Segment Open

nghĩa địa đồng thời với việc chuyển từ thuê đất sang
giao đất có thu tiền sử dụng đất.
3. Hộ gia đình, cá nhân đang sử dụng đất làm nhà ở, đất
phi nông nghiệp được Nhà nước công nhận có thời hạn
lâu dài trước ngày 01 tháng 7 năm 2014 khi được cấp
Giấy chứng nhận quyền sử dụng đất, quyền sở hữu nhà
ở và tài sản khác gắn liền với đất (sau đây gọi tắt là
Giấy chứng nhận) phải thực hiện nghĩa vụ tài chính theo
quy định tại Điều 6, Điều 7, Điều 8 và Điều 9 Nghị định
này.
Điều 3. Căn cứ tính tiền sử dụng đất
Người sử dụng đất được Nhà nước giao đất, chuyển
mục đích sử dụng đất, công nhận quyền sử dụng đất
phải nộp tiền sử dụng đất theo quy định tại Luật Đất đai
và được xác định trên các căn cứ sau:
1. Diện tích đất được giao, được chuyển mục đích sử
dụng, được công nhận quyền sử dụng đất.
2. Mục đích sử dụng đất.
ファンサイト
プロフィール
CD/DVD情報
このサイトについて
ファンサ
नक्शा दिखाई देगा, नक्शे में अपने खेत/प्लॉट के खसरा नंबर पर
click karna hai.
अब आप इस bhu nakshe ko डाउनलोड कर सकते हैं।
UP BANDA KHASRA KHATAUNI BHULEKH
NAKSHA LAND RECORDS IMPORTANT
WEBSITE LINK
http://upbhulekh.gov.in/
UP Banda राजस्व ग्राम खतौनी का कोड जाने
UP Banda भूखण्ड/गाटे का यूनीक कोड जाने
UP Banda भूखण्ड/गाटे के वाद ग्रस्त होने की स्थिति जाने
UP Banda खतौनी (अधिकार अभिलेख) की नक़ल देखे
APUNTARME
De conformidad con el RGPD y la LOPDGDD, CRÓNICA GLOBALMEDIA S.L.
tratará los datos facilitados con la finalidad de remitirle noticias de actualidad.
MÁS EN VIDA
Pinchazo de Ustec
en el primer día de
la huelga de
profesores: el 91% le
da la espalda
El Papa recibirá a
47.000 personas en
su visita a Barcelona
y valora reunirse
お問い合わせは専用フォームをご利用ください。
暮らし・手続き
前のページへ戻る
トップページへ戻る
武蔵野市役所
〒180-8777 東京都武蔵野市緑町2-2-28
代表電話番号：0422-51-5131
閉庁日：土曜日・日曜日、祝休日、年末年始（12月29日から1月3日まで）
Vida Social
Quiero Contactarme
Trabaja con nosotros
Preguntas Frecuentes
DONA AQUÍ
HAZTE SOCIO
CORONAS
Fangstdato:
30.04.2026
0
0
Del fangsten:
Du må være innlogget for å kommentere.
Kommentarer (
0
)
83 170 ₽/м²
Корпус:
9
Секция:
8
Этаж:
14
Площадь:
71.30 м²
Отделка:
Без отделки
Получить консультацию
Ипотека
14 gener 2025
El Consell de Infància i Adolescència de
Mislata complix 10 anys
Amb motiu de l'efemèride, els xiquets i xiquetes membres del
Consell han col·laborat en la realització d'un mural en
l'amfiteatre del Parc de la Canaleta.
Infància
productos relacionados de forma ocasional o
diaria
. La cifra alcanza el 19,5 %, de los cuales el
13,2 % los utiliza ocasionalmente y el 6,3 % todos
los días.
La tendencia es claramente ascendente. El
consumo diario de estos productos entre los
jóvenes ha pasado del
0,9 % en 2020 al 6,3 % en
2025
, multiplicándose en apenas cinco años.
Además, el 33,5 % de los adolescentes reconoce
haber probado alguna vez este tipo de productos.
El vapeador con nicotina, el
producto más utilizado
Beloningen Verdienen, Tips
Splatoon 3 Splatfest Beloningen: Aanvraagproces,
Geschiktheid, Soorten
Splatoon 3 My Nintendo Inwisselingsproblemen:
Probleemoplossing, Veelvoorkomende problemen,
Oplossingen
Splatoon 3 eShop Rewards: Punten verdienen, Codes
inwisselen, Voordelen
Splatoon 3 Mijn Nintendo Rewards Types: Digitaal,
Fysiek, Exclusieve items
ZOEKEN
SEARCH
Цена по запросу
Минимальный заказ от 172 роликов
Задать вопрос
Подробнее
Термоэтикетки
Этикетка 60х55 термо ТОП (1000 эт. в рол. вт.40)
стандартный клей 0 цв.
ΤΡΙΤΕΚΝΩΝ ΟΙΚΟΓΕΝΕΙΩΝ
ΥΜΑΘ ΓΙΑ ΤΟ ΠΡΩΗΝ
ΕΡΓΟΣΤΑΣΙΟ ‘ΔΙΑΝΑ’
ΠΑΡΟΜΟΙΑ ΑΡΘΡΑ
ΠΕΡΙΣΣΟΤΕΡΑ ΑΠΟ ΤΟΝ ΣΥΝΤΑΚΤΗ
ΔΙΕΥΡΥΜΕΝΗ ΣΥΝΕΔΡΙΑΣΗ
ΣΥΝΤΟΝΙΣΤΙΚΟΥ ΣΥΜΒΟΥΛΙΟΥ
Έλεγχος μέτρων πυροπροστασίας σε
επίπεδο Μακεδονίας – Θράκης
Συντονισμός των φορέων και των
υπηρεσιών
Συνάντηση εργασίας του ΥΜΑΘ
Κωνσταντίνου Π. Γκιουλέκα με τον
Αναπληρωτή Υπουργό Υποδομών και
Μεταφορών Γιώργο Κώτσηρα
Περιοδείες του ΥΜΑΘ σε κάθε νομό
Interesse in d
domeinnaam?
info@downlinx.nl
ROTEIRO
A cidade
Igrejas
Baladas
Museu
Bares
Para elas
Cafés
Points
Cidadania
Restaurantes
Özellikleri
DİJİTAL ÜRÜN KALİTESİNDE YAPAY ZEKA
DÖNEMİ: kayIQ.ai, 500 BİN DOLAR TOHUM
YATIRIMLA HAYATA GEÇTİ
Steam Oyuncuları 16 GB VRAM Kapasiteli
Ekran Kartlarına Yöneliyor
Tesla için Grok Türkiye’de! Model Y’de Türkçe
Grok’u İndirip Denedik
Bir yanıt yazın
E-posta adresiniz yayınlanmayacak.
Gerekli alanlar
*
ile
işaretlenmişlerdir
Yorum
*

Segment Closed

Your task is an exact transcription of every line above.

nghĩa địa đồng thời với việc chuyển từ thuê đất sang
giao đất có thu tiền sử dụng đất.
3. Hộ gia đình, cá nhân đang sử dụng đất làm nhà ở, đất
phi nông nghiệp được Nhà nước công nhận có thời hạn
lâu dài trước ngày 01 tháng 7 năm 2014 khi được cấp
Giấy chứng nhận quyền sử dụng đất, quyền sở hữu nhà
ở và tài sản khác gắn liền với đất (sau đây gọi tắt là
Giấy chứng nhận) phải thực hiện nghĩa vụ tài chính theo
quy định tại Điều 6, Điều 7, Điều 8 và Điều 9 Nghị định
này.
Điều 3. Căn cứ tính tiền sử dụng đất
Người sử dụng đất được Nhà nước giao đất, chuyển
mục đích sử dụng đất, công nhận quyền sử dụng đất
phải nộp tiền sử dụng đất theo quy định tại Luật Đất đai
và được xác định trên các căn cứ sau:
1. Diện tích đất được giao, được chuyển mục đích sử
dụng, được công nhận quyền sử dụng đất.
2. Mục đích sử dụng đất.
ファンサイト
プロフィール
CD/DVD情報
このサイトについて
ファンサ
नक्शा दिखाई देगा, नक्शे में अपने खेत/प्लॉट के खसरा नंबर पर
click karna hai.
अब आप इस bhu nakshe ko डाउनलोड कर सकते हैं।
UP BANDA KHASRA KHATAUNI BHULEKH
NAKSHA LAND RECORDS IMPORTANT
WEBSITE LINK
http://upbhulekh.gov.in/
UP Banda राजस्व ग्राम खतौनी का कोड जाने
UP Banda भूखण्ड/गाटे का यूनीक कोड जाने
UP Banda भूखण्ड/गाटे के वाद ग्रस्त होने की स्थिति जाने
UP Banda खतौनी (अधिकार अभिलेख) की नक़ल देखे
APUNTARME
De conformidad con el RGPD y la LOPDGDD, CRÓNICA GLOBALMEDIA S.L.
tratará los datos facilitados con la finalidad de remitirle noticias de actualidad.
MÁS EN VIDA
Pinchazo de Ustec
en el primer día de
la huelga de
profesores: el 91% le
da la espalda
El Papa recibirá a
47.000 personas en
su visita a Barcelona
y valora reunirse
お問い合わせは専用フォームをご利用ください。
暮らし・手続き
前のページへ戻る
トップページへ戻る
武蔵野市役所
〒180-8777 東京都武蔵野市緑町2-2-28
代表電話番号：0422-51-5131
閉庁日：土曜日・日曜日、祝休日、年末年始（12月29日から1月3日まで）
Vida Social
Quiero Contactarme
Trabaja con nosotros
Preguntas Frecuentes
DONA AQUÍ
HAZTE SOCIO
CORONAS
Fangstdato:
30.04.2026
0
0
Del fangsten:
Du må være innlogget for å kommentere.
Kommentarer (
0
)
83 170 ₽/м²
Корпус:
9
Секция:
8
Этаж:
14
Площадь:
71.30 м²
Отделка:
Без отделки
Получить консультацию
Ипотека
14 gener 2025
El Consell de Infància i Adolescència de
Mislata complix 10 anys
Amb motiu de l'efemèride, els xiquets i xiquetes membres del
Consell han col·laborat en la realització d'un mural en
l'amfiteatre del Parc de la Canaleta.
Infància
productos relacionados de forma ocasional o
diaria
. La cifra alcanza el 19,5 %, de los cuales el
13,2 % los utiliza ocasionalmente y el 6,3 % todos
los días.
La tendencia es claramente ascendente. El
consumo diario de estos productos entre los
jóvenes ha pasado del
0,9 % en 2020 al 6,3 % en
2025
, multiplicándose en apenas cinco años.
Además, el 33,5 % de los adolescentes reconoce
haber probado alguna vez este tipo de productos.
El vapeador con nicotina, el
producto más utilizado
Beloningen Verdienen, Tips
Splatoon 3 Splatfest Beloningen: Aanvraagproces,
Geschiktheid, Soorten
Splatoon 3 My Nintendo Inwisselingsproblemen:
Probleemoplossing, Veelvoorkomende problemen,
Oplossingen
Splatoon 3 eShop Rewards: Punten verdienen, Codes
inwisselen, Voordelen
Splatoon 3 Mijn Nintendo Rewards Types: Digitaal,
Fysiek, Exclusieve items
ZOEKEN
SEARCH
Цена по запросу
Минимальный заказ от 172 роликов
Задать вопрос
Подробнее
Термоэтикетки
Этикетка 60х55 термо ТОП (1000 эт. в рол. вт.40)
стандартный клей 0 цв.
ΤΡΙΤΕΚΝΩΝ ΟΙΚΟΓΕΝΕΙΩΝ
ΥΜΑΘ ΓΙΑ ΤΟ ΠΡΩΗΝ
ΕΡΓΟΣΤΑΣΙΟ ‘ΔΙΑΝΑ’
ΠΑΡΟΜΟΙΑ ΑΡΘΡΑ
ΠΕΡΙΣΣΟΤΕΡΑ ΑΠΟ ΤΟΝ ΣΥΝΤΑΚΤΗ
ΔΙΕΥΡΥΜΕΝΗ ΣΥΝΕΔΡΙΑΣΗ
ΣΥΝΤΟΝΙΣΤΙΚΟΥ ΣΥΜΒΟΥΛΙΟΥ
Έλεγχος μέτρων πυροπροστασίας σε
επίπεδο Μακεδονίας – Θράκης
Συντονισμός των φορέων και των
υπηρεσιών
Συνάντηση εργασίας του ΥΜΑΘ
Κωνσταντίνου Π. Γκιουλέκα με τον
Αναπληρωτή Υπουργό Υποδομών και
Μεταφορών Γιώργο Κώτσηρα
Περιοδείες του ΥΜΑΘ σε κάθε νομό
Interesse in d
domeinnaam?
info@downlinx.nl
ROTEIRO
A cidade
Igrejas
Baladas
Museu
Bares
Para elas
Cafés
Points
Cidadania
Restaurantes
Özellikleri
DİJİTAL ÜRÜN KALİTESİNDE YAPAY ZEKA
DÖNEMİ: kayIQ.ai, 500 BİN DOLAR TOHUM
YATIRIMLA HAYATA GEÇTİ
Steam Oyuncuları 16 GB VRAM Kapasiteli
Ekran Kartlarına Yöneliyor
Tesla için Grok Türkiye’de! Model Y’de Türkçe
Grok’u İndirip Denedik
Bir yanıt yazın
E-posta adresiniz yayınlanmayacak.
Gerekli alanlar
*
ile
işaretlenmişlerdir
Yorum
*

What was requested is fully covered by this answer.